AMBIENTE

Ambientalistas questionam sustentabilidade da “República da Soja”

Coalizão pelo Pampa publicou carta aberta rebatendo um recente estudo do Serasa Experian que sugere expansão para o plantio da soja de até 36,6 milhões de hectares em quatro biomas brasileiros
Por César Fraga / Publicado em 24 de julho de 2024

Ambientalistas questionam sustentabilidade da República da Soja

Foto: Marcelo Camargo: Agência Brasil

Foto: Marcelo Camargo: Agência Brasil

Uma carta assinada por 19 associações e grupos de atuação socioambiental do Rio Grande do Sul, que juntas compõem a Coalizão pelo Pampa, publicaram uma carta aberta rebatendo um recente estudo do Serasa Experian, que sugere expansão para o plantio da soja de até 36,6 milhões de hectares em quatro biomas brasileiros: Amazônia, Cerrado, Mata Atlântica e Pampa. A carta foi escrita e revisada por vários cientistas e ambientalistas.

Em tese, o estudo de aptidão agrícola propõe que a monocultura da soja avance sobre pastagens aptas para o grão e em linha com as exigências crescentes dos mercados consumidores por “produtos livres de desmatamento”.

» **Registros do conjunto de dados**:
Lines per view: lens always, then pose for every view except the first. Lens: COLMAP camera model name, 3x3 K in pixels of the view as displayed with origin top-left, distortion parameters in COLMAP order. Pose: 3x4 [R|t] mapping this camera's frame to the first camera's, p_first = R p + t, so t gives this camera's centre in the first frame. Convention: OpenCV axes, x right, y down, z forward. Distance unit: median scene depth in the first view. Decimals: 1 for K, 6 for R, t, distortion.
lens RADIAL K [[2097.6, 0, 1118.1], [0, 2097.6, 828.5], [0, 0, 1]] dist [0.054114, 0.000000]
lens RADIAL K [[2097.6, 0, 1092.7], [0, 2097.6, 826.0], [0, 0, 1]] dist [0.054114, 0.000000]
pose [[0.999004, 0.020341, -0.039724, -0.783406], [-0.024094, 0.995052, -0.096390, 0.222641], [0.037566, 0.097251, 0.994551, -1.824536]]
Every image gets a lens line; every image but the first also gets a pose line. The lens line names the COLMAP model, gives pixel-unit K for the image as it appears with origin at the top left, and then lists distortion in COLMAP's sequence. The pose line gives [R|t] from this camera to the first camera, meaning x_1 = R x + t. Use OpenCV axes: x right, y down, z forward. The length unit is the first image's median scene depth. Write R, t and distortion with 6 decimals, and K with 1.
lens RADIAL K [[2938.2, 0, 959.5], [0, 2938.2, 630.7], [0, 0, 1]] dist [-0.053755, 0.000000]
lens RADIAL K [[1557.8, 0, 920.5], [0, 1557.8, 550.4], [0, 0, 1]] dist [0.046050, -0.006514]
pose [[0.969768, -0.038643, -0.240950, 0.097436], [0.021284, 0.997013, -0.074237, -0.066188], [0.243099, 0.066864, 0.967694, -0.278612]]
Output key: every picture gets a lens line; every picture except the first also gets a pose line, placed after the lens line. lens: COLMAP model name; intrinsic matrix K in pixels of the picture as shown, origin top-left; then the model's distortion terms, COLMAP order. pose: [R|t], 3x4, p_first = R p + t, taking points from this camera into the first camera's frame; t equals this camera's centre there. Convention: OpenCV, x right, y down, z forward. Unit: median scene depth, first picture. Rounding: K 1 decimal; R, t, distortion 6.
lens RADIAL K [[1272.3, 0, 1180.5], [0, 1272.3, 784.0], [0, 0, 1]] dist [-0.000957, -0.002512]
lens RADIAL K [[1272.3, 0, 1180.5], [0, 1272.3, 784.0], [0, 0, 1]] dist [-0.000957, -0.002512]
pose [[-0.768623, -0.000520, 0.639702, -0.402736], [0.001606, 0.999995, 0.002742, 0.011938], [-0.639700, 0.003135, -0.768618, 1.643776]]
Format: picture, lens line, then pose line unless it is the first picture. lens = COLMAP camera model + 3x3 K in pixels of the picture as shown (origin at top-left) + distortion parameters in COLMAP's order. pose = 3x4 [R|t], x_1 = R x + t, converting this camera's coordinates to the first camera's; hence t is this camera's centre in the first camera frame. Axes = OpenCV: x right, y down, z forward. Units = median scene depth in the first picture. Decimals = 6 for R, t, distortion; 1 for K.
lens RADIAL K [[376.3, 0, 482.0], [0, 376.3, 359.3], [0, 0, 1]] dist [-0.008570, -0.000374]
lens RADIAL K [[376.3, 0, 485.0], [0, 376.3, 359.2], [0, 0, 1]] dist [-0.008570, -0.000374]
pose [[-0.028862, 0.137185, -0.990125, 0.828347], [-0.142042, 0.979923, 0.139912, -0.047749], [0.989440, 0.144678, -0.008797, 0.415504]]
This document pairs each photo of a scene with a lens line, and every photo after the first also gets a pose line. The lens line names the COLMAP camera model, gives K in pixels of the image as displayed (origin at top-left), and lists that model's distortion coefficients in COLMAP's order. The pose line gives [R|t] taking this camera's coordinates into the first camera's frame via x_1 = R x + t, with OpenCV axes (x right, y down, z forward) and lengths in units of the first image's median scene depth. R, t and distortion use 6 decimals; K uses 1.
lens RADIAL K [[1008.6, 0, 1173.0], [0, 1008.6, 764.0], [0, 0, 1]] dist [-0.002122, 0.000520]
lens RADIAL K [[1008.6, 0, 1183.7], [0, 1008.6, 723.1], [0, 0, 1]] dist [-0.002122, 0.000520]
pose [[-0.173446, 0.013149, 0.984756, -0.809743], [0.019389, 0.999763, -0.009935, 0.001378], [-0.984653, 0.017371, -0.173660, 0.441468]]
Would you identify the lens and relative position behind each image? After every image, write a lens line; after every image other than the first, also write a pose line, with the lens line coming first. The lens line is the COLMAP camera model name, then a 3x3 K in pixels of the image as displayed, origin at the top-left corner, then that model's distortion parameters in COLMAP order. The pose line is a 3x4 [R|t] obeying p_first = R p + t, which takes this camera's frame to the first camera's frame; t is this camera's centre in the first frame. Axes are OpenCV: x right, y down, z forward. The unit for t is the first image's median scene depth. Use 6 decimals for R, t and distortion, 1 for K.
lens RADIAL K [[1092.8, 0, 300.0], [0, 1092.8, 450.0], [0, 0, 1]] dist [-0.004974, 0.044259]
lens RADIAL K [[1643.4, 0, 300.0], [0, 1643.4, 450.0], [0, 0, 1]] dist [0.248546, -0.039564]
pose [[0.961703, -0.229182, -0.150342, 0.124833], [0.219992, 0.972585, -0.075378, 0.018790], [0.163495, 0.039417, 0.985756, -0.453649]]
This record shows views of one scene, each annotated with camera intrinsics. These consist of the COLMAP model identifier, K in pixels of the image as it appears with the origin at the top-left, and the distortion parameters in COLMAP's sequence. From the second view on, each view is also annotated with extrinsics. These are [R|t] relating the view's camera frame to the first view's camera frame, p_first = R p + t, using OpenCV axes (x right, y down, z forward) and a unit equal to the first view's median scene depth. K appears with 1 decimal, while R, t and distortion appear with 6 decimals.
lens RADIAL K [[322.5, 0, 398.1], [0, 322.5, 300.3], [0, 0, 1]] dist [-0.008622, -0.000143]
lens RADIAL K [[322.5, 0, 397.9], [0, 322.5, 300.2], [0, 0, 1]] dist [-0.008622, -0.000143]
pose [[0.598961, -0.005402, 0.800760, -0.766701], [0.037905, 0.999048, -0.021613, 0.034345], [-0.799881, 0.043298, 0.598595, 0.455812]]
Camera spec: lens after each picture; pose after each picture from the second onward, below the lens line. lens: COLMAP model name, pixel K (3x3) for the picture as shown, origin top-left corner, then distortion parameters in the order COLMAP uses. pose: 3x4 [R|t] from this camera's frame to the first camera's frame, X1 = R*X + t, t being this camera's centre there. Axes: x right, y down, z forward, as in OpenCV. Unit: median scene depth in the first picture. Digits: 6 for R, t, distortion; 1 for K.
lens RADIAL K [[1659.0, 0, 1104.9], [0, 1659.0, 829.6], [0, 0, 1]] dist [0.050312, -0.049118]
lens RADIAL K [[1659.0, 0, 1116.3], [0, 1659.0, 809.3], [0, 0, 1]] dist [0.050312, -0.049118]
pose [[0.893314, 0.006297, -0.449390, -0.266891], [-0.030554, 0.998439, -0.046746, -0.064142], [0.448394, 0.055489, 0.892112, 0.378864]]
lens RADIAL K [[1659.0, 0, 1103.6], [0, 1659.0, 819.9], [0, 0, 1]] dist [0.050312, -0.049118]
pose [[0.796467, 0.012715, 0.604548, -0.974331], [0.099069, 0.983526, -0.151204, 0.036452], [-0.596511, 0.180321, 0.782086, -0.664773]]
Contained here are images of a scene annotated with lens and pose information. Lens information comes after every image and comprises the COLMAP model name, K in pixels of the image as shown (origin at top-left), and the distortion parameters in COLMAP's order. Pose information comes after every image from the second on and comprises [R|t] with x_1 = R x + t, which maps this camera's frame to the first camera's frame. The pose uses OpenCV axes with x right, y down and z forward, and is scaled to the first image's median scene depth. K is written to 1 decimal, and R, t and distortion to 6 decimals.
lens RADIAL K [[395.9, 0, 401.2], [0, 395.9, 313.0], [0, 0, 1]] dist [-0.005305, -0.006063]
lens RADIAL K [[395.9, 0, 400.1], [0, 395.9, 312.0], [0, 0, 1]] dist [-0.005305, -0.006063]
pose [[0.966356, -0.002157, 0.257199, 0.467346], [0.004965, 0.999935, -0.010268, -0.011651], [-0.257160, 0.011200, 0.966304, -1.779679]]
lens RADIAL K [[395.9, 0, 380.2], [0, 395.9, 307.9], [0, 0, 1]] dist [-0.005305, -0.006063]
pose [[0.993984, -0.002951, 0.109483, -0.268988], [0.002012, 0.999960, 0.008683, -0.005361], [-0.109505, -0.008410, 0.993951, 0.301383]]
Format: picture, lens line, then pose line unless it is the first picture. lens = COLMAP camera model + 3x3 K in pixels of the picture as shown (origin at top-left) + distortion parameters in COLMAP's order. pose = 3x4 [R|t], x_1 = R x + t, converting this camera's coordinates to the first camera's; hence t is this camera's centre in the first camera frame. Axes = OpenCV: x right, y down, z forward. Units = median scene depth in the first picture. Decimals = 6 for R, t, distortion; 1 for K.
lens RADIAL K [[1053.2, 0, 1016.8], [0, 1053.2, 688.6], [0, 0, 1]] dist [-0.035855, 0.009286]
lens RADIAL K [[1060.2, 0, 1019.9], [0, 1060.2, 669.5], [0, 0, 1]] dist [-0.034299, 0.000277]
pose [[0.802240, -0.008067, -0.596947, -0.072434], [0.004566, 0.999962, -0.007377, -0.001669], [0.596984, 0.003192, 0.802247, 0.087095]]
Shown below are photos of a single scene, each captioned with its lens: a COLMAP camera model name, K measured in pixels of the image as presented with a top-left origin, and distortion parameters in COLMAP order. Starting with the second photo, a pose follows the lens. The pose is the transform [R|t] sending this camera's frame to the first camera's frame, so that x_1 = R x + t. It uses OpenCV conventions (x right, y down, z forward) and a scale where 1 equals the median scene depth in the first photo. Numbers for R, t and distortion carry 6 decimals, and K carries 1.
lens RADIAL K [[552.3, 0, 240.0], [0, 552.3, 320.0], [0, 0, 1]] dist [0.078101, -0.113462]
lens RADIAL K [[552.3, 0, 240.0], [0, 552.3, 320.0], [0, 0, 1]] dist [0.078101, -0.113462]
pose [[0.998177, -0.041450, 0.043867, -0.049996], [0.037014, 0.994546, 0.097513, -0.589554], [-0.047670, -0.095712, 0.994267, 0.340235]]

» **Detalhes do exercício**:
Dê sequência à reportagem sobre a expansão da soja a partir da última frase apresentada. Os itens não têm nenhuma relação com a reportagem sobre a expansão da soja.

» **Resposta abaixo**:
“Tentamos mostrar que o estudo da Serasa Experian computa na expansão possível de soja ‘sustentável’ os campos nativos dos biomas brasileiros que são ecossitemas naturais com proteção legal, e mais importante, geradores de serviços ambientais e ricos em biodiversidade como as florestas”, explica Rodrigo Dutra, Mestre em Ecologia, membro da Coalizão pelo Pampa pela Associação dos Servidores do Ibama (Ibama).

Segundo ele, o conceito de sustentabilidade apregoado pela Serasa Experian não é “tão sustentável assim” .

“Alegam não derrubar árvores, não desmatar, mas isso não basta. A natureza que presta serviços ambientais não é só árvores”, rebate.

Questionado pelo Extra Classe se existe uma falácia de pseudossustentabilidade amparada em lei, Dutra é enfático: “teoricamente sim, os campos realmente são menos protegidos, e ainda se tem a tentativa de considerá-los todos como área rural consolidada para tirar toda a proteção legal”.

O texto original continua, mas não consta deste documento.